Records taken from a data source:
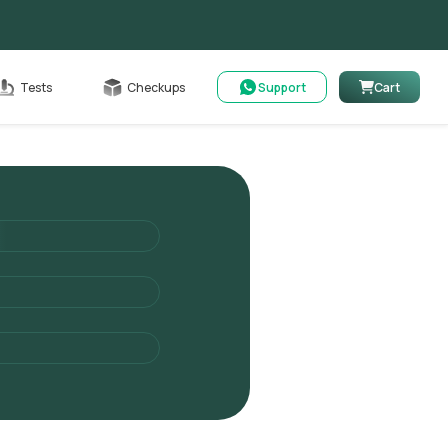
Cart
Tests
Checkups
Support
Cart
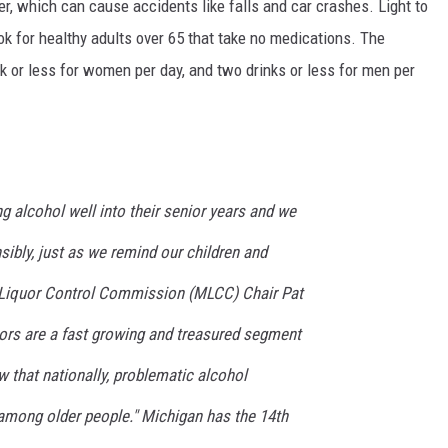
r, which can cause accidents like falls and car crashes. Light to
k for healthy adults over 65 that take no medications. The
 or less for women per day, and two drinks or less for men per
 alcohol well into their senior years and we
ibly, just as we remind our children and
n Liquor Control Commission (MLCC) Chair Pat
iors are a fast growing and treasured segment
 that nationally, problematic alcohol
mong older people." Michigan has the 14th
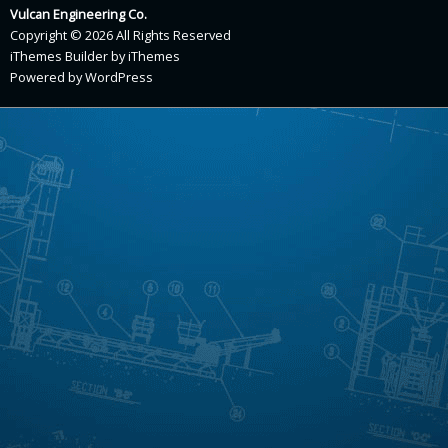
Vulcan Engineering Co.
Copyright © 2026 All Rights Reserved
iThemes Builder
by
iThemes
Powered by
WordPress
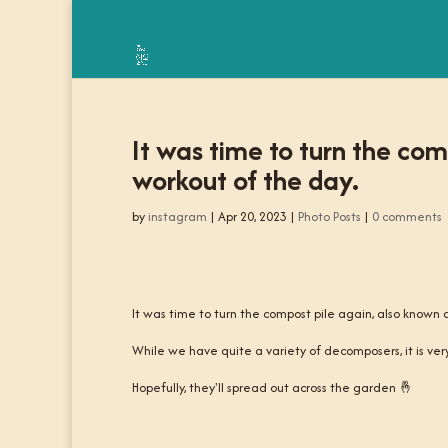
It was time to turn the com
workout of the day.
by
instagram
|
Apr 20, 2023
|
Photo Posts
|
0 comments
It was time to turn the compost pile again, also known 
While we have quite a variety of decomposers, it is very
Hopefully, they'll spread out across the garden 🤞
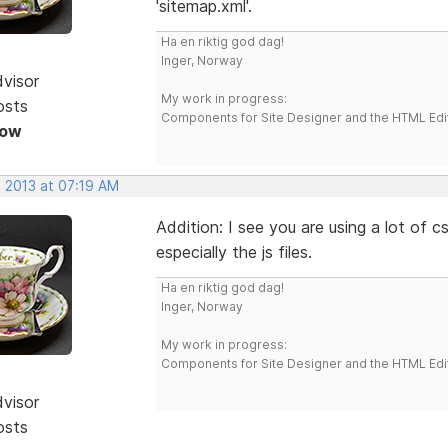
'sitemap.xml'.
Ha en riktig god dag!
Inger, Norway
dvisor
My work in progress:
osts
Components for Site Designer and the HTML Edi
Now
, 2013 at 07:19 AM
Addition: I see you are using a lot of c
especially the js files.
Ha en riktig god dag!
Inger, Norway
My work in progress:
Components for Site Designer and the HTML Edi
dvisor
osts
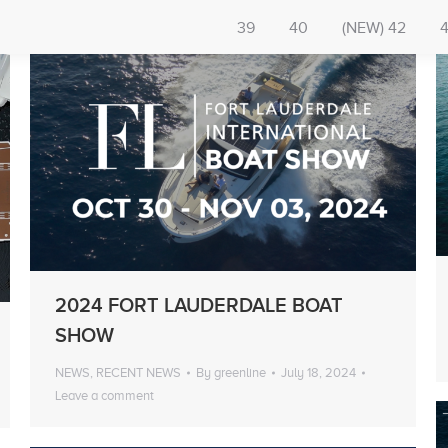
39
40
(NEW) 42
2024 FORT LAUDERDALE BOAT
SHOW
NEWS
,
RECENT NEWS
By
greenline
July 18, 2024
Leave a comment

> WORK INSTRUCTION
Please retype every line of text in the listing above exactly as it appears, leaving out the pictures.

> ANSWER BOX
Cart
Tests
Checkups
Support
Cart
r, which can cause accidents like falls and car crashes. Light to
k for healthy adults over 65 that take no medications. The
 or less for women per day, and two drinks or less for men per
 alcohol well into their senior years and we
ibly, just as we remind our children and
n Liquor Control Commission (MLCC) Chair Pat
iors are a fast growing and treasured segment
 that nationally, problematic alcohol
mong older people." Michigan has the 14th
Vulcan Engineering Co.
Copyright © 2026 All Rights Reserved
iThemes Builder
by
iThemes
Powered by
WordPress
It was time to turn the com
workout of the day.
by
instagram
|
Apr 20, 2023
|
Photo Posts
|
0 comments
It was time to turn the compost pile again, also known 
While we have quite a variety of decomposers, it is very
Hopefully, they'll spread out across the garden 🤞
'sitemap.xml'.
Ha en riktig god dag!
Inger, Norway
dvisor
My work in progress:
osts
Components for Site Designer and the HTML Edi
Now
, 2013 at 07:19 AM
Addition: I see you are using a lot of c
especially the js files.
Ha en riktig god dag!
Inger, Norway
My work in progress:
Components for Site Designer and the HTML Edi
dvisor
osts
39
40
(NEW) 42
2024 FORT LAUDERDALE BOAT
SHOW
NEWS
,
RECENT NEWS
By
greenline
July 18, 2024
Leave a comment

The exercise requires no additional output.